Even in the ideal clinical setting, daily variability exists in terms of patients, providers, and the activity level of the unit, which can complicate evaluation. In addition to unit assignments, specific patient clinical assignments should also be considered as part of a fair evaluation. This includes both the types of patients assigned to students and the duration of clinical assignments.

Teaching and learning in a natural setting provide unique challenges for both students and faculty. Negotiating the balance between student independence and supervision is complex. Faculty must provide adequate supervision to ensure safe delivery of care with the welfare and safety of patients as the priority.

Before the clinical experience begins, the faculty must develop criteria for what is considered unsafe or inappropriate behavior and what consequences will occur if such behavior is observed. Communication between faculty and students before the clinical experience begins is essential, including orientation to the grading process (Walvoord et al., 2010).

The faculty must be prepared to remove a student from the clinical setting if the student is not adequately prepared to provide safe nursing care; Students have the right to know the standards used for safe practice and evaluation. Students should also be given an orientation to the clinical facility and to the policies and procedures that will apply to the clinical experience.

Unit orientations, as well as orientation to evaluation methods, are important in decreasing the anxiety that can hamper student clinical performance. Students and faculty are essentially visitors to an established system, and the status of student comfort and support in the clinical environment should also be considered in evaluation.

Chan (2002) noted the importance of a positive clinical learning environment for student learning; Students should have the opportunity to share with faculty their evaluation of the clinical setting.

Determining the Standards and Evaluation Tools In Nursing Education

Faculty have the responsibility for choosing the appropriate methods and tools for evaluation of the learners’ clinical performance. Specific evaluation instruments chosen will be the means of documenting and communicating judgments made about student performance. These tools should document performance expectations relevant to course objectives and be practical and time efficient.

The concepts of interrater reliability (whether results can be replicated by other raters) and content validity (whether a tool measures what is desired) at a minimum should be considered in selection of a specific clinical evaluation instrument.

Inconsistencies in evaluation can result if each course coordinator develops course tools independently. Wiles and Bishop (2001) recommend that faculty work in groups to determine or develop tools that reflect the increasing complexity of competencies required as students’ progress from program beginners to graduating seniors and to promote consistency from course to
course.

Clinical Activity Phase

In both obtaining and analyzing clinical evaluation data, faculty need to make professional judgments about the performance of students, being aware of the subjective nature of evaluation.

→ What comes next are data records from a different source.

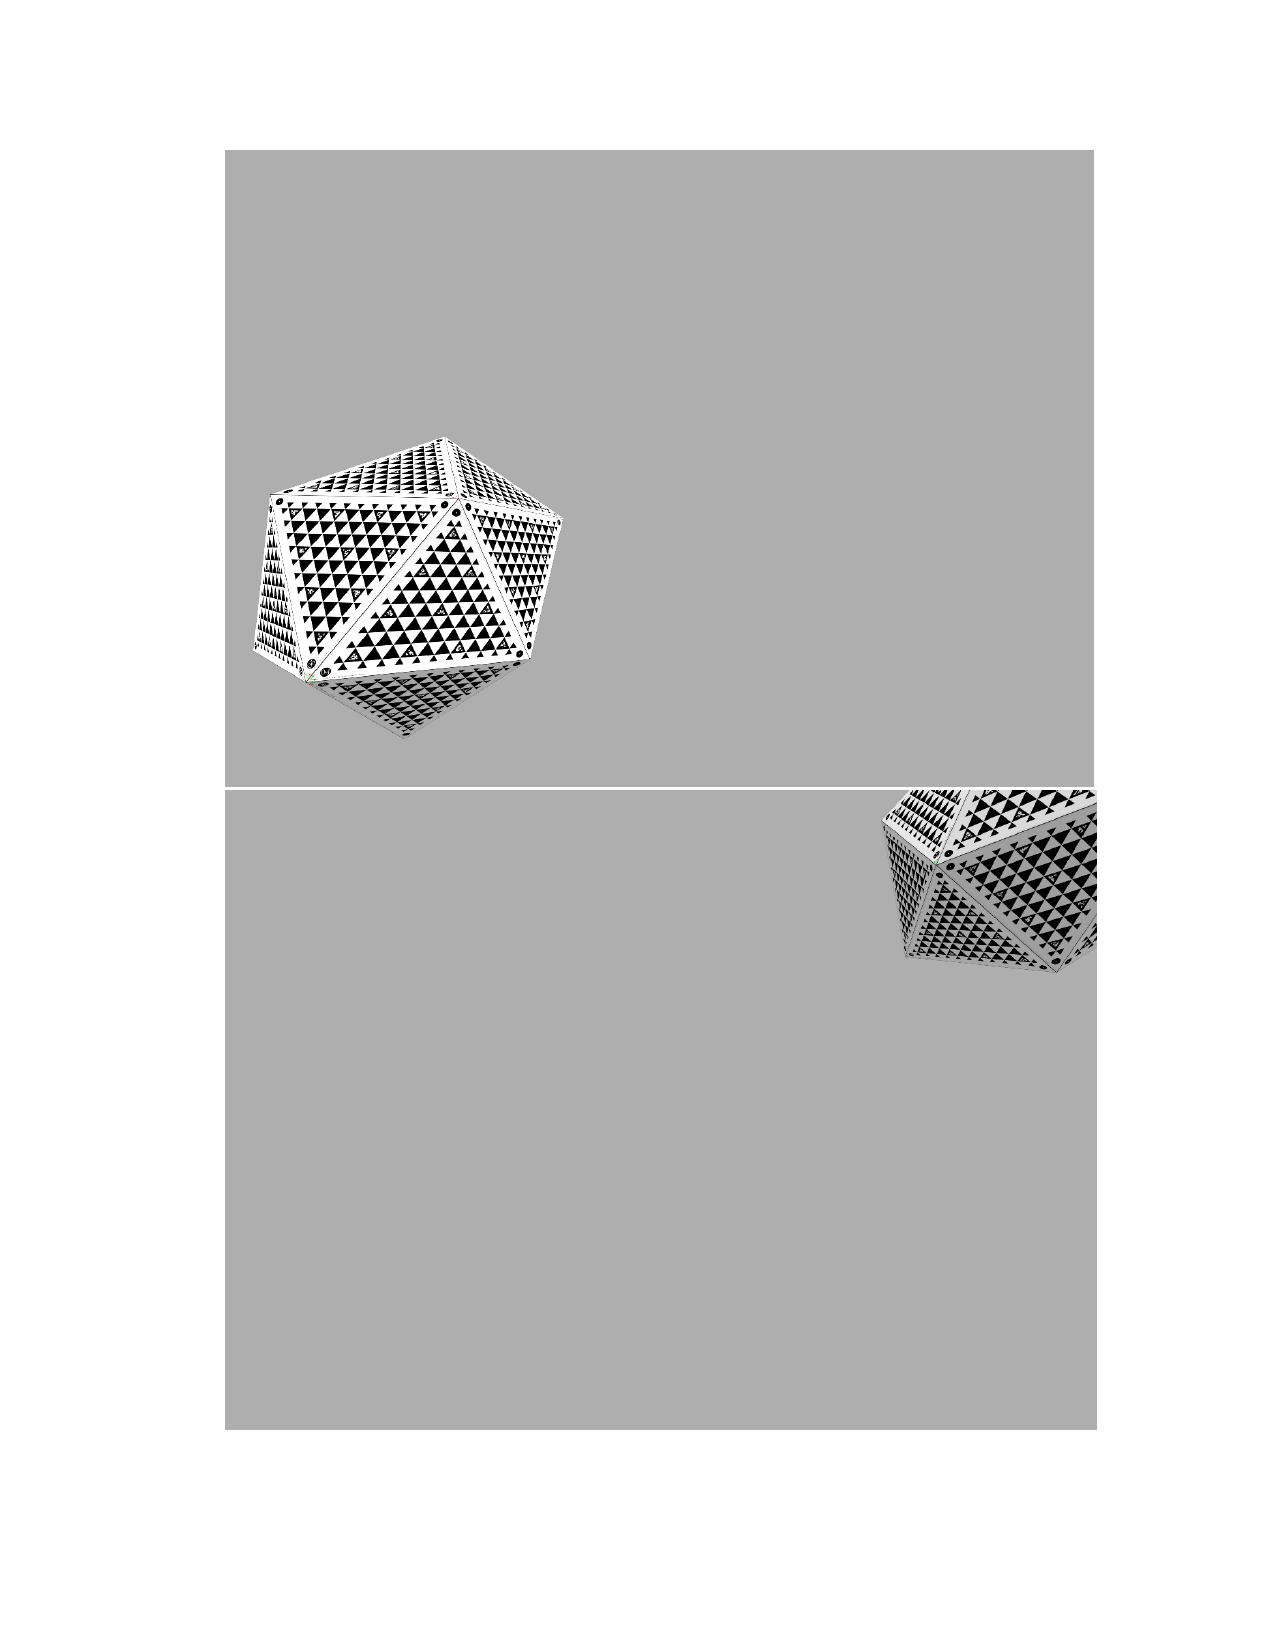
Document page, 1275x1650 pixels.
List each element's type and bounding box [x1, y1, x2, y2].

picture [225, 150, 1094, 787]
picture [225, 790, 1097, 1430]
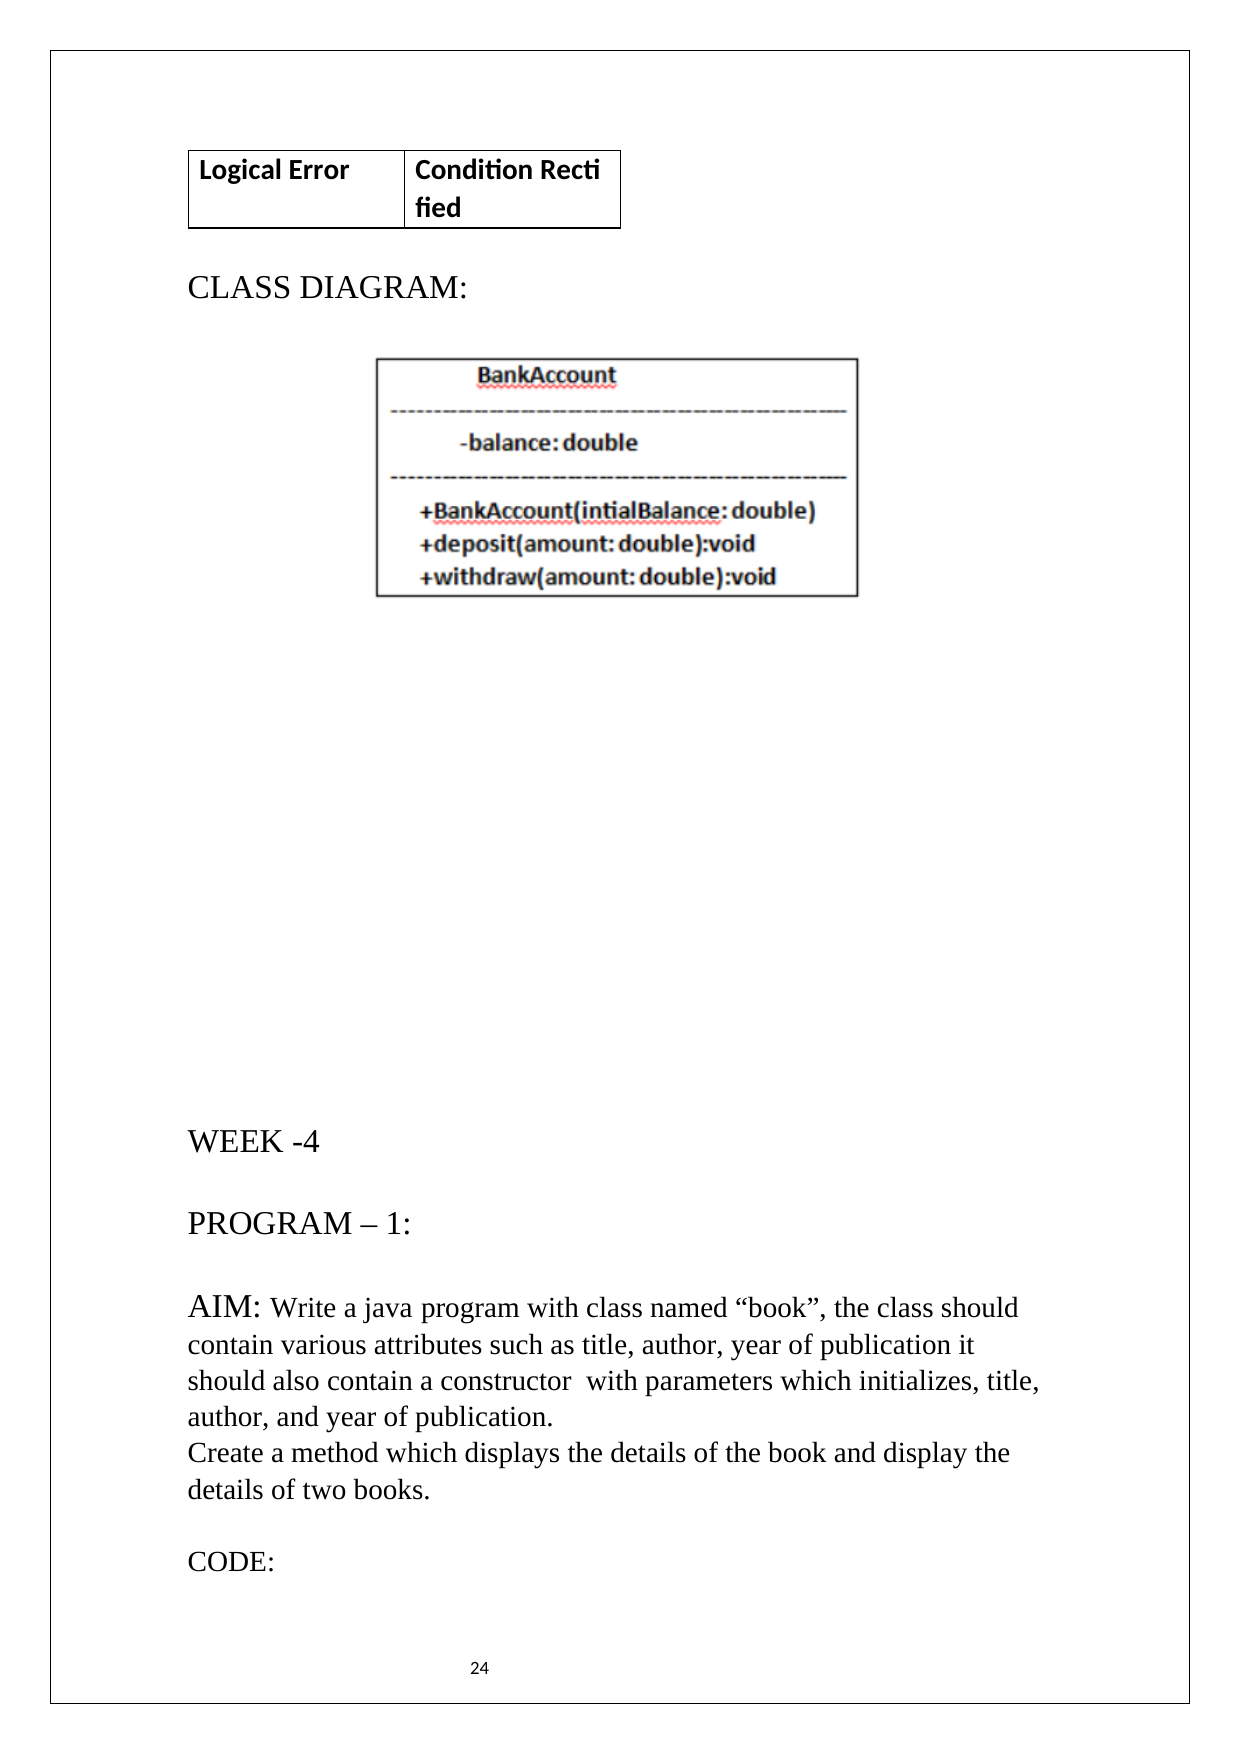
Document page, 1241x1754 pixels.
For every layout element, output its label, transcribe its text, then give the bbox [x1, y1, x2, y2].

text Create a method which displays the details of the book and display the details of two books. [187, 1436, 1053, 1505]
text CLASS DIAGRAM: [187, 267, 1053, 305]
text WEEK -4 [187, 1121, 1053, 1159]
text CODE: [187, 1544, 1053, 1578]
table_cell Condition Rectified [405, 151, 620, 227]
text PROGRAM – 1: [187, 1203, 1053, 1242]
text AIM: Write a java program with class named “book”, the class should contain various attributes such as title, author, year of publication it should also contain a constructor with parameters which initializes, title, author, and year of publication. [187, 1286, 1053, 1433]
table_cell Logical Error [189, 151, 404, 227]
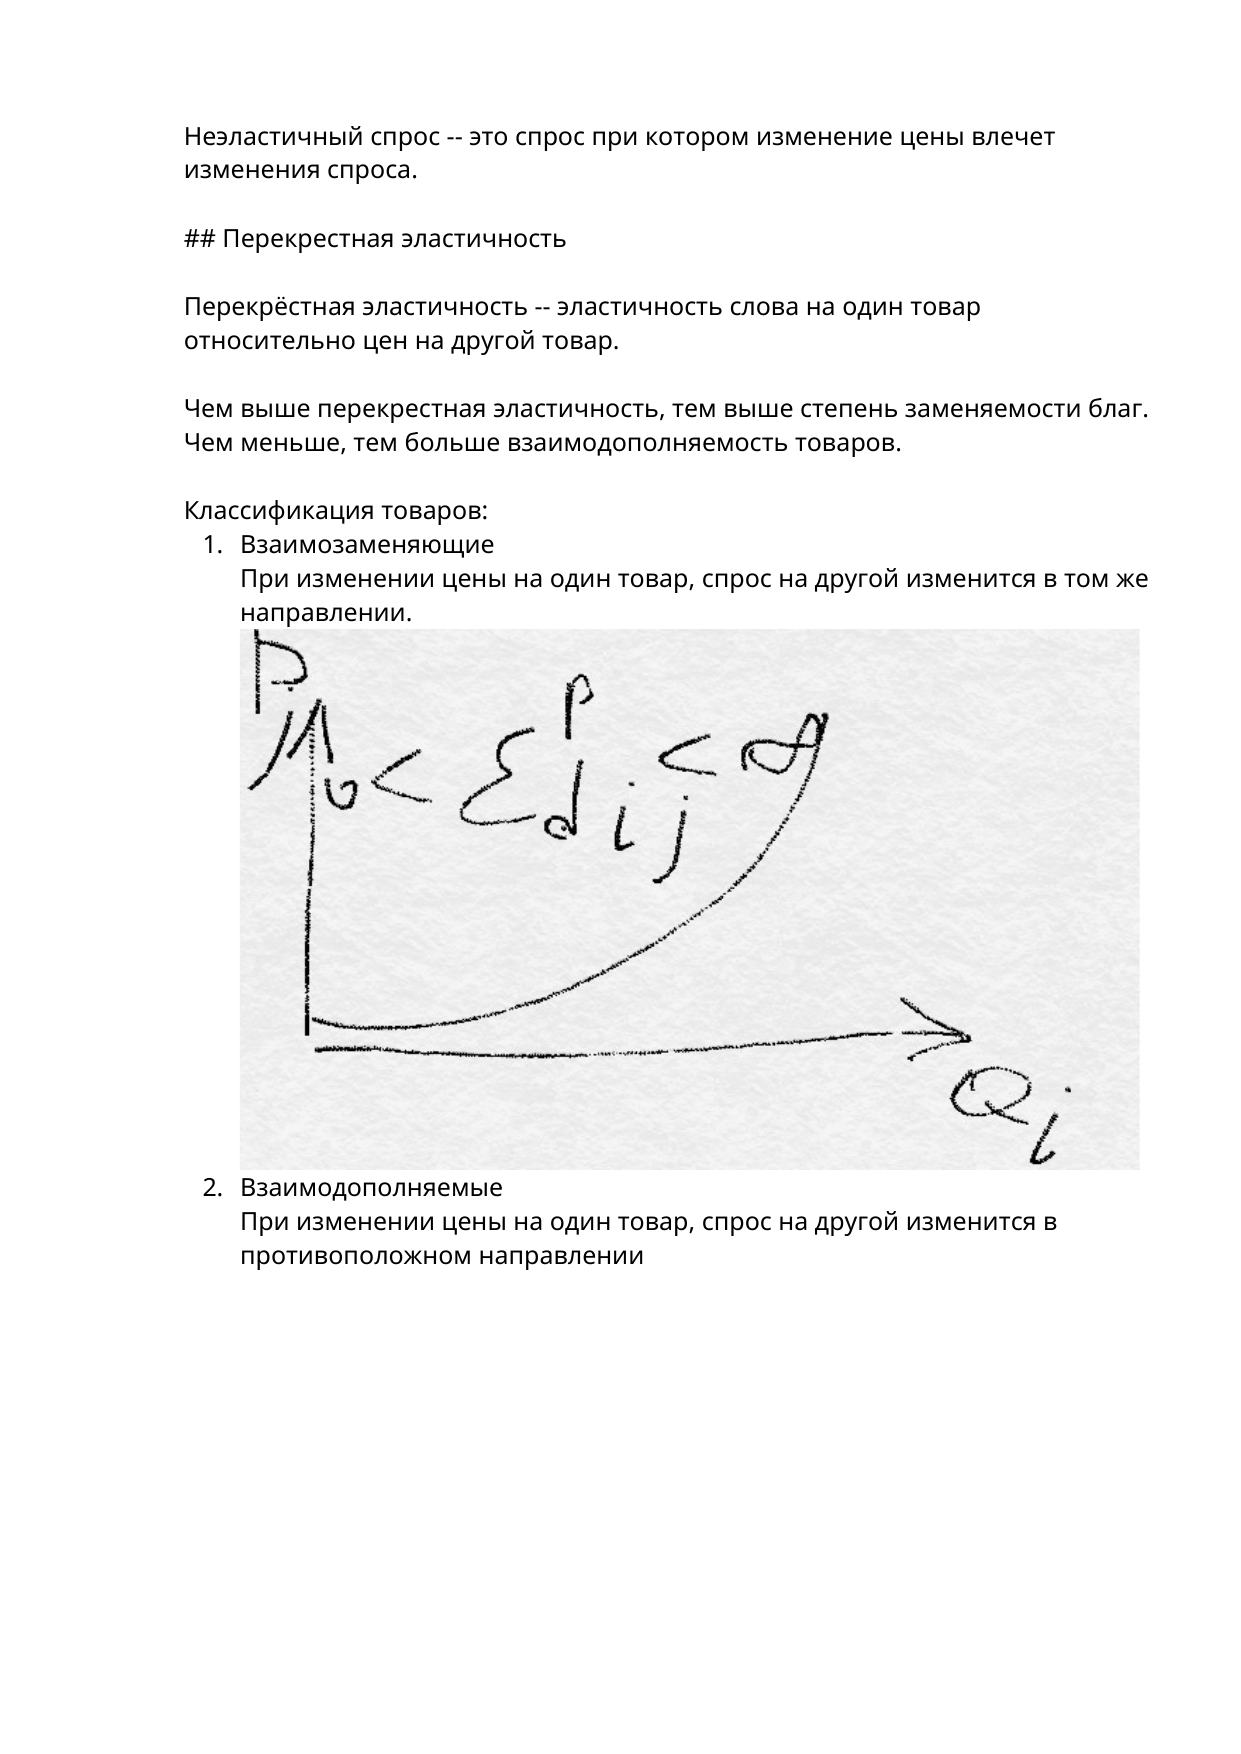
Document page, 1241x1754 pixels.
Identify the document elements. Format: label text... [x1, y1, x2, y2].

list Взаимодополняемые [202, 1170, 1152, 1204]
text При изменении цены на один товар, спрос на другой изменится в противоположном направлении [240, 1204, 1152, 1272]
text Перекрёстная эластичность -- эластичность слова на один товар относительно цен на другой товар. [183, 288, 1152, 357]
text При изменении цены на один товар, спрос на другой изменится в том же направлении. [240, 561, 1152, 629]
text Чем выше перекрестная эластичность, тем выше степень заменяемости благ. Чем меньше, тем больше взаимодополняемость товаров. [183, 391, 1152, 459]
list Взаимозаменяющие [202, 527, 1152, 561]
text Неэластичный спрос -- это спрос при котором изменение цены влечет изменения спроса. [183, 118, 1152, 186]
text Классификация товаров: [183, 493, 1152, 527]
picture [239, 629, 1140, 1170]
text ## Перекрестная эластичность [183, 220, 1152, 254]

To prevent biased judgments, faculty need to be aware of the factors that can influence decision making and must actively use strategies to prevent biases. Strategies that can help support trustworthiness of the clinical evaluation data include the following:

1:Have specified objectives or competencies on which to base the evaluation.

2:Use multiple strategies and combined methods of evaluation for compiling data.

3:Include both qualitative and quantitative measures.

4:Determine a practical sampling plan and evaluate it over time.

5:Provide clear scoring directions for tools to promote consistency between raters in collection and interpretation of data.

6:Train faculty in the use of specific clinical evaluation tools and approaches for consistency and fairness in grading.

7:Be aware of common errors such as the halo effect (assuming that positive behaviors in one evaluated competency will be similar in others).

8:Incorporate teacher self-assessment of values, beliefs, or biases that might affect the evaluation process (Oermann & Gaberson , 2014).